◆ Activity:
Please reproduce every line of the material below word for word, leaving out the pictures.

◆ Exercise materials:
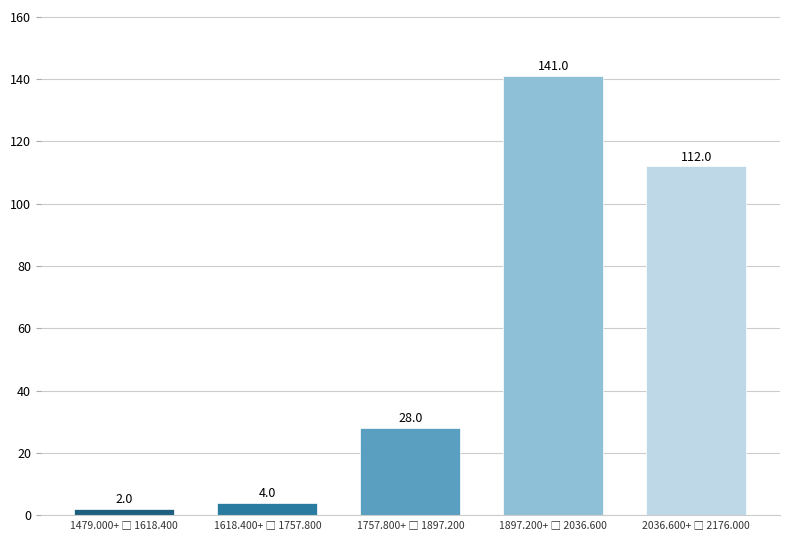

Reading left to right, transcribe all the data shown in this chart.

2	4	28	141	112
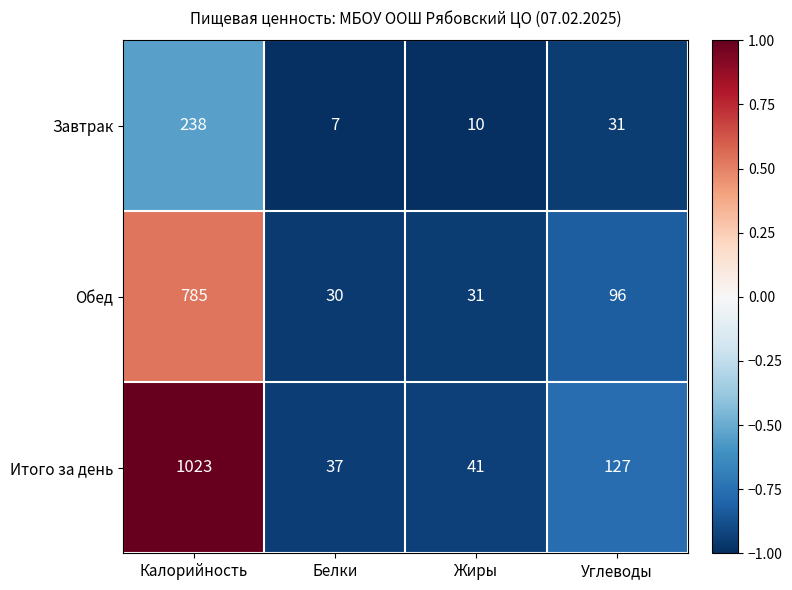

How many data points in Итого за день are less than 127?

2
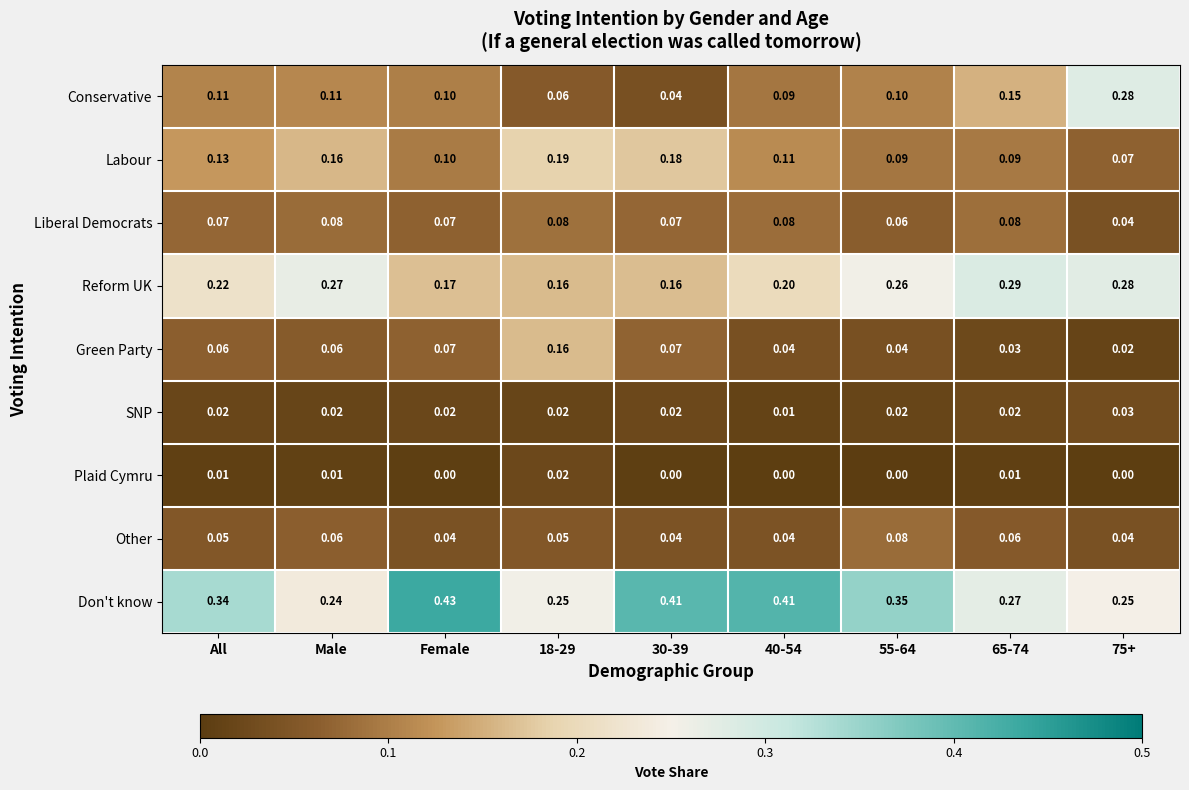

Which category has the highest value across all series?

Female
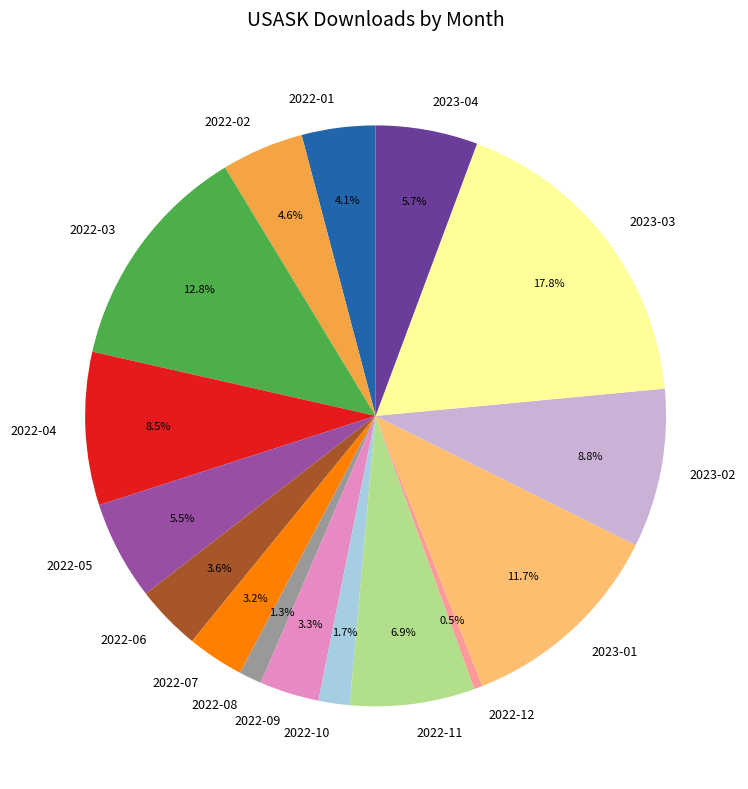

Combined, do 2022-08 and 2022-03 account for over 50%?

No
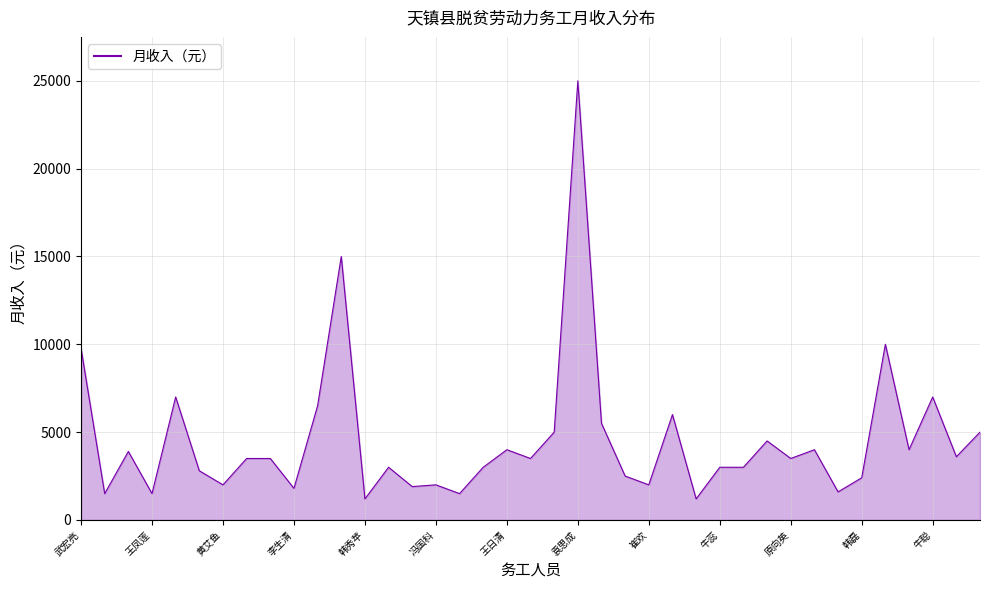

True or false: there are more than 1 points higher than both neighbors.

True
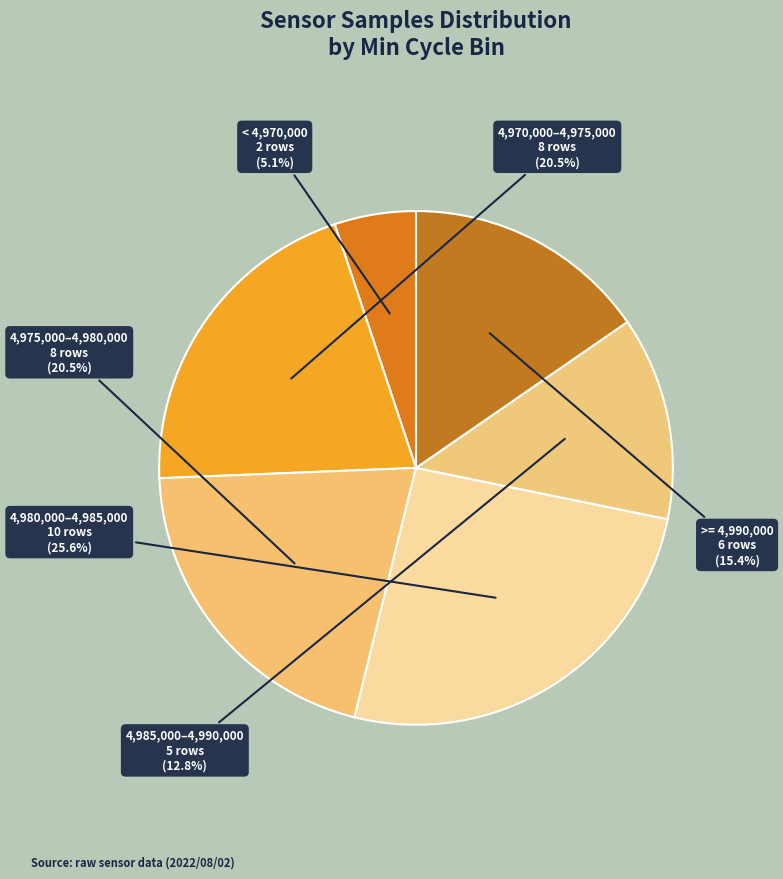

Is there a majority slice in this chart?

No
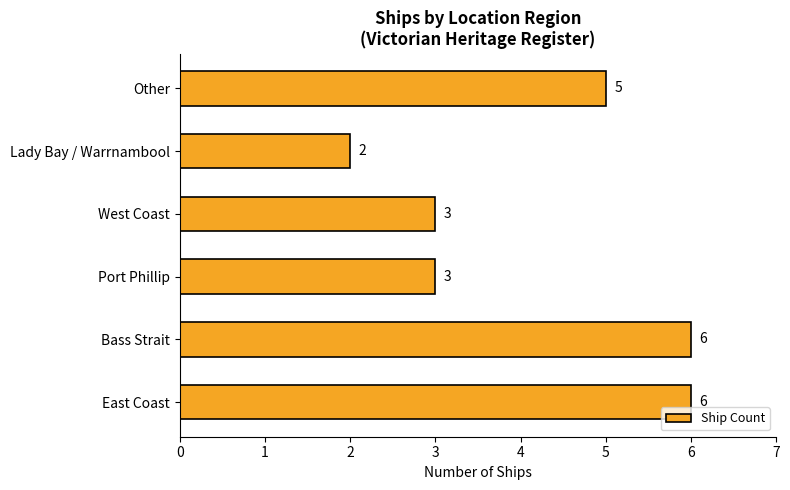

The chart shows a value of 6 at Bass Strait. True or false?

True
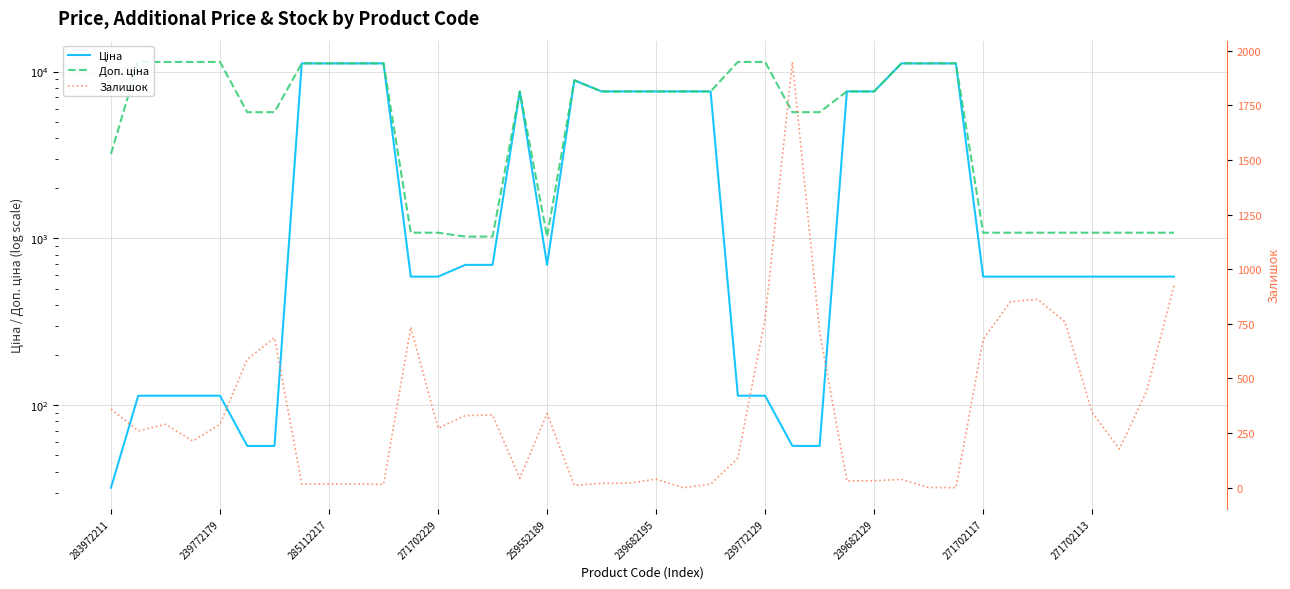

Which series has the largest range (max minus min)?

Ціна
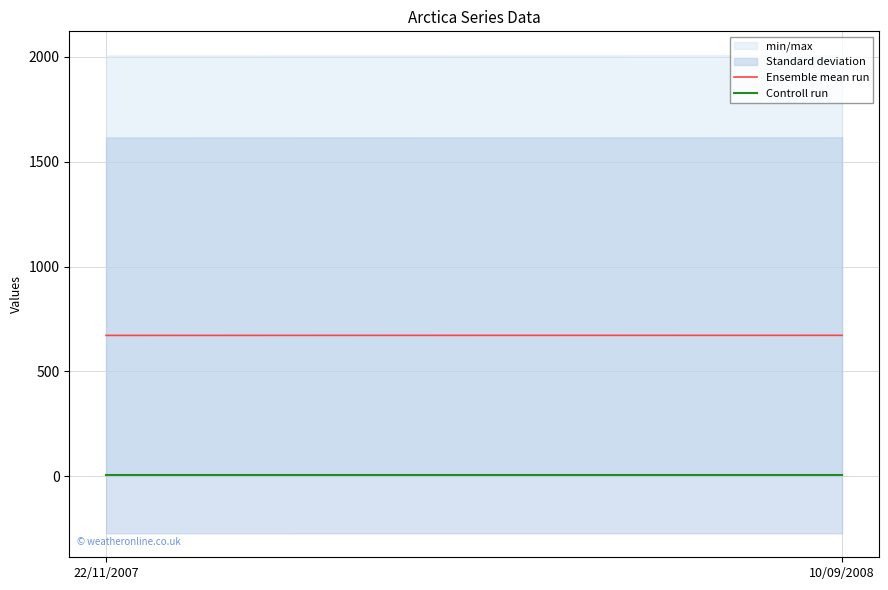

Is it true that Ensemble mean run equals 672.0 at 22/11/2007?

True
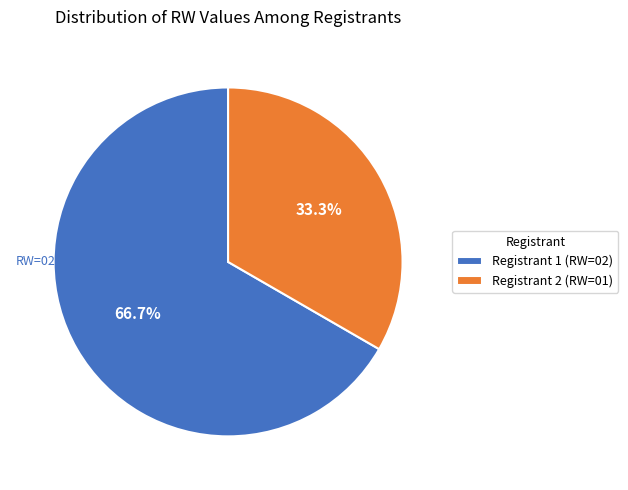

How much of the chart is everything except Registrant 1 (RW=02)?

33.3%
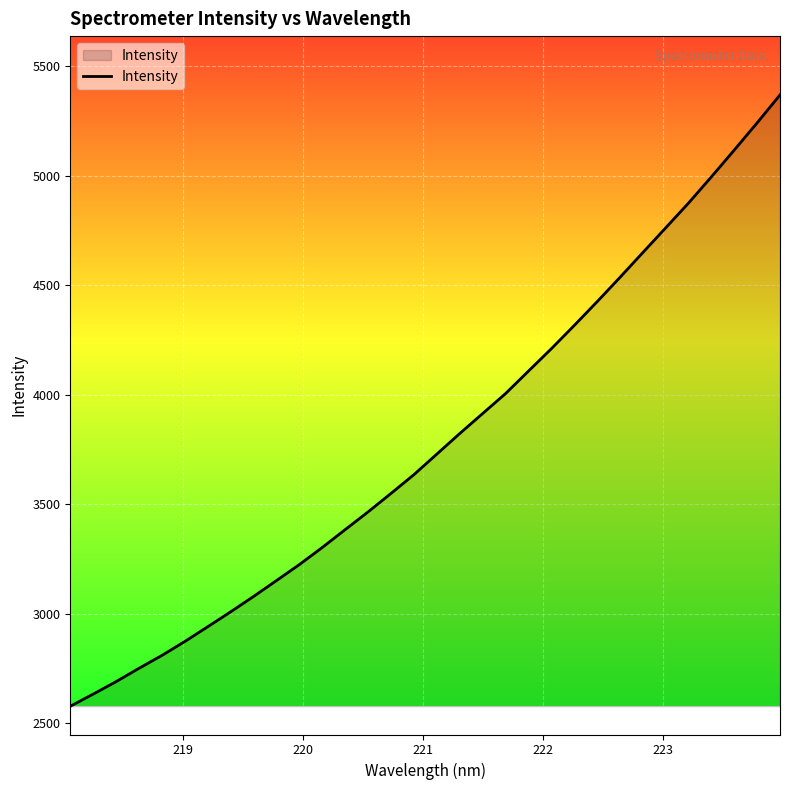

What is the minimum value shown in the chart?

2578.4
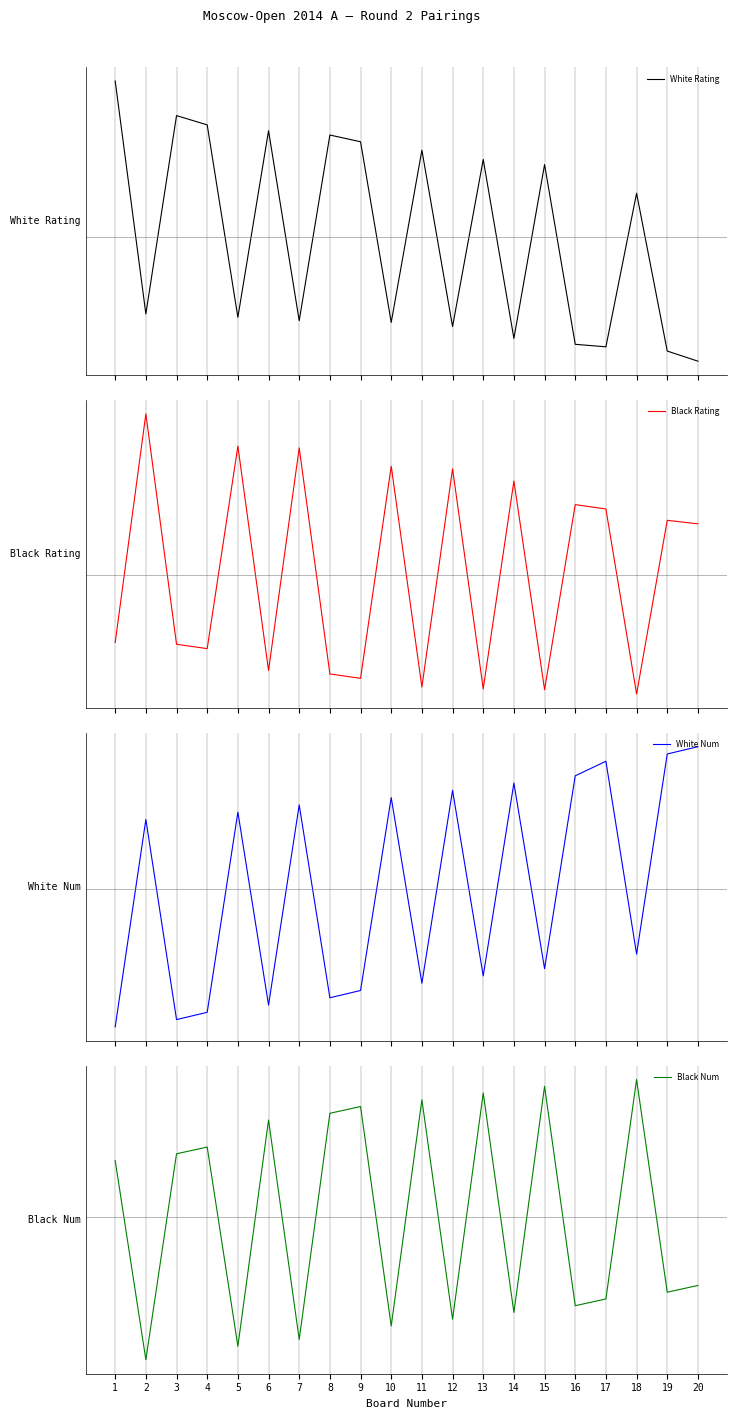

Between 8 and 9, which series saw the biggest shift?

White Rating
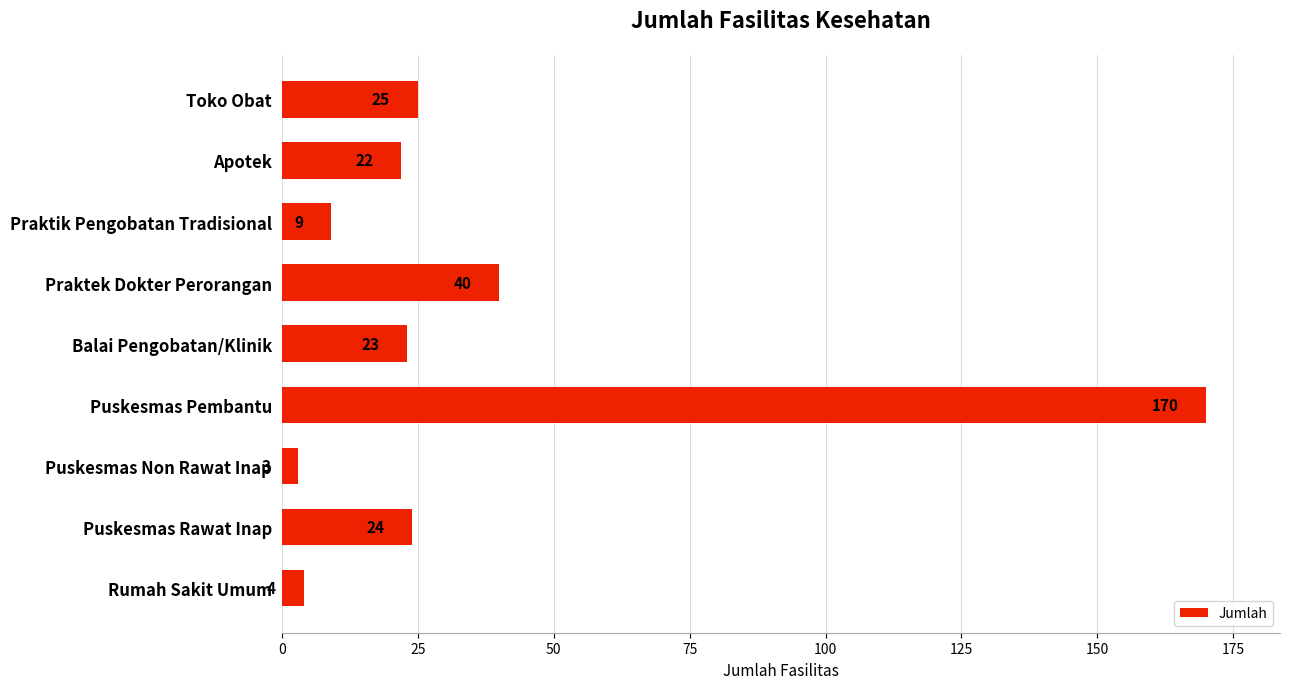

How many data points are less than 23?

4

◆ Written reply:
Reading left to right, transcribe all the data shown in this chart.

2	4	28	141	112

How many data points in Итого за день are less than 127?

2

Which category has the highest value across all series?

Female

Combined, do 2022-08 and 2022-03 account for over 50%?

No

True or false: there are more than 1 points higher than both neighbors.

True

Is there a majority slice in this chart?

No

The chart shows a value of 6 at Bass Strait. True or false?

True

Which series has the largest range (max minus min)?

Ціна

Is it true that Ensemble mean run equals 672.0 at 22/11/2007?

True

How much of the chart is everything except Registrant 1 (RW=02)?

33.3%

What is the minimum value shown in the chart?

2578.4

Between 8 and 9, which series saw the biggest shift?

White Rating

How many data points are less than 23?

4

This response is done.